In another, separate climate claim, a group of eight Torres Strait islanders took a Communication to the United Nations Human Rights Committee in 2019, alleging that Australia had violated the human rights of low-lying islanders because of its failure to take climate action. On 21 July 2022, the Human Rights Committee adopted its Views in this case, known as the Billy and Others v. Australia case.
This case was brought by two First Nations leaders on behalf of the remote Torres Strait islands of Boigu and Saibai. They brought the case on their own behalf and “on behalf of all persons who at any time during the period from about 1985 and continuing, are of Torres Strait Islander descent and suffered loss and damage as a result of the conduct of the Respondent”.
While their claim is essentially based on the Torres Strait Islanders native title rights under the Native Title Act 1993, the plaintiffs also draw upon a wider body of norms regarding the Torres Strait Islanders as well as the environment in and around the Torres Strait Islands, emanating from international law, domestic law and policy commitments.
Based on scientific evidence, the plaintiffs argue that climate change is already threatening their native title rights and distinctive customary culture. They allege that, due to the progression of climate change and the increasing storms and rising sea levels that result from this, they face an increasing threat of floods and of rising salt concentrations in their soil. Some islands, they argue, could become uninhabitable if the global temperature rises to levels more than 1.5°C above pre-industrial levels. One of the plaintiffs noted that that his people have lived on the islands in question for over 65,000 years.

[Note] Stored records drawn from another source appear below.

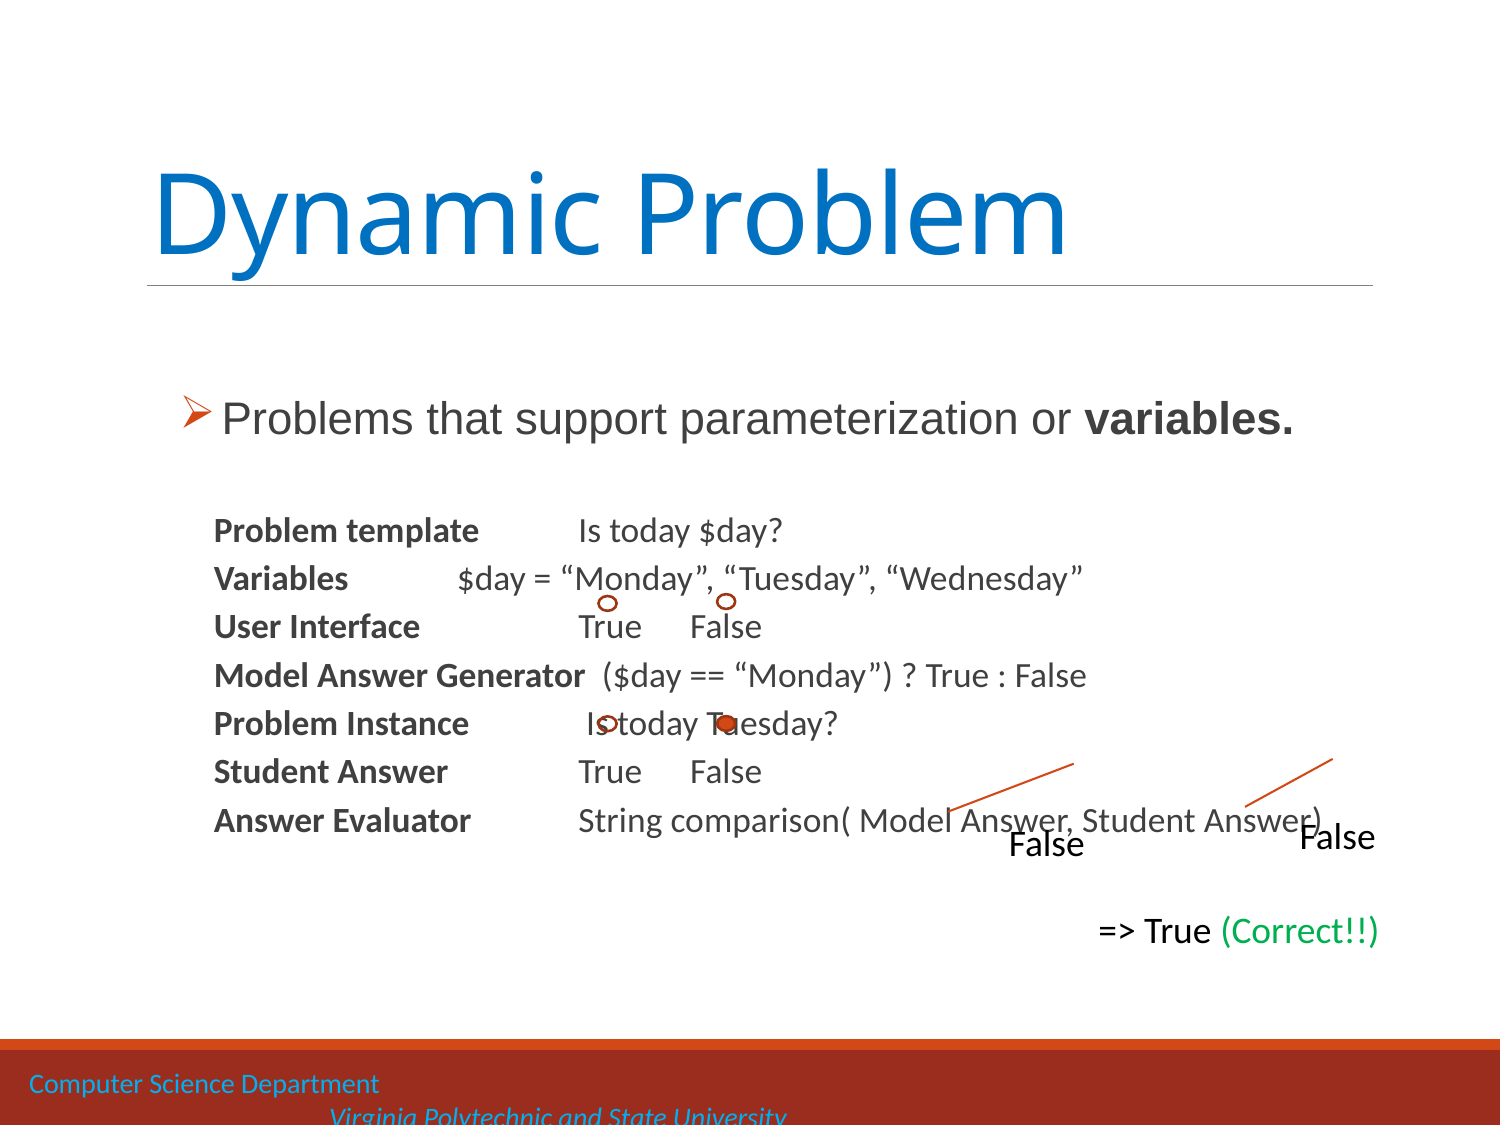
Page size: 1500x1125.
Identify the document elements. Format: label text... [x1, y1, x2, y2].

text_box => True (Correct!!) [1083, 898, 1395, 1004]
list Problems that support parameterization or variables. Problem template Is today $day? Variables $day = “Monday”, “Tuesday”, “Wednesday” User Interface True False Model Answer Generator ($day == “Monday”) ? True : False Problem Instance Is today Tuesday? Student Answer True False Answer Evaluator String comparison( Model Answer, Student Answer) [179, 388, 1418, 853]
text_box Computer Science Department Virginia Polytechnic and State University [14, 1058, 1493, 1125]
text_box [597, 594, 618, 613]
text_box [715, 592, 737, 611]
title Dynamic Problem [135, 47, 1373, 285]
text_box [597, 715, 618, 733]
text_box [947, 763, 1075, 813]
text_box False [993, 811, 1100, 872]
text_box False [1284, 804, 1391, 865]
text_box [715, 714, 737, 733]
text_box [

The plaintiffs allege that the Australian government owes a duty of care to Torres Strait Islanders. It must, in other words, take reasonable measures to protect them, their environment, their culture and their traditional way of life from the harms caused by climate change. Because current climate action and targets are not consistent with the best available climate science, they argue, this duty of care has been breached. They invoke the Torres Strait Treaty, which requires the Australian government to protect and preserve the marine environment in the region.
The plaintiffs seek declarations that Australia owes a duty of care to the Torres Strait Islanders which requires reasonable protective measures aimed at the Islanders, their traditional way of life and the marine environment; and that Australia has breached this duty. They further request the court to order an injunction requiring Australia to implement both climate adaptation and mitigation measures that are consistent with best available science and the payment of compensation for loss and damage.
The plaintiffs seek both mitigation and adaptation measures and rely on the duty of care recognized in the Sharma case.
In 2023, representatives of the Federal Court traveled to the Torres Strait to collect evidence from members of the community.
A hearing of expert evidence is set to be held in this case on the premises of the Federal Court in Melbourne starting in late October 2023.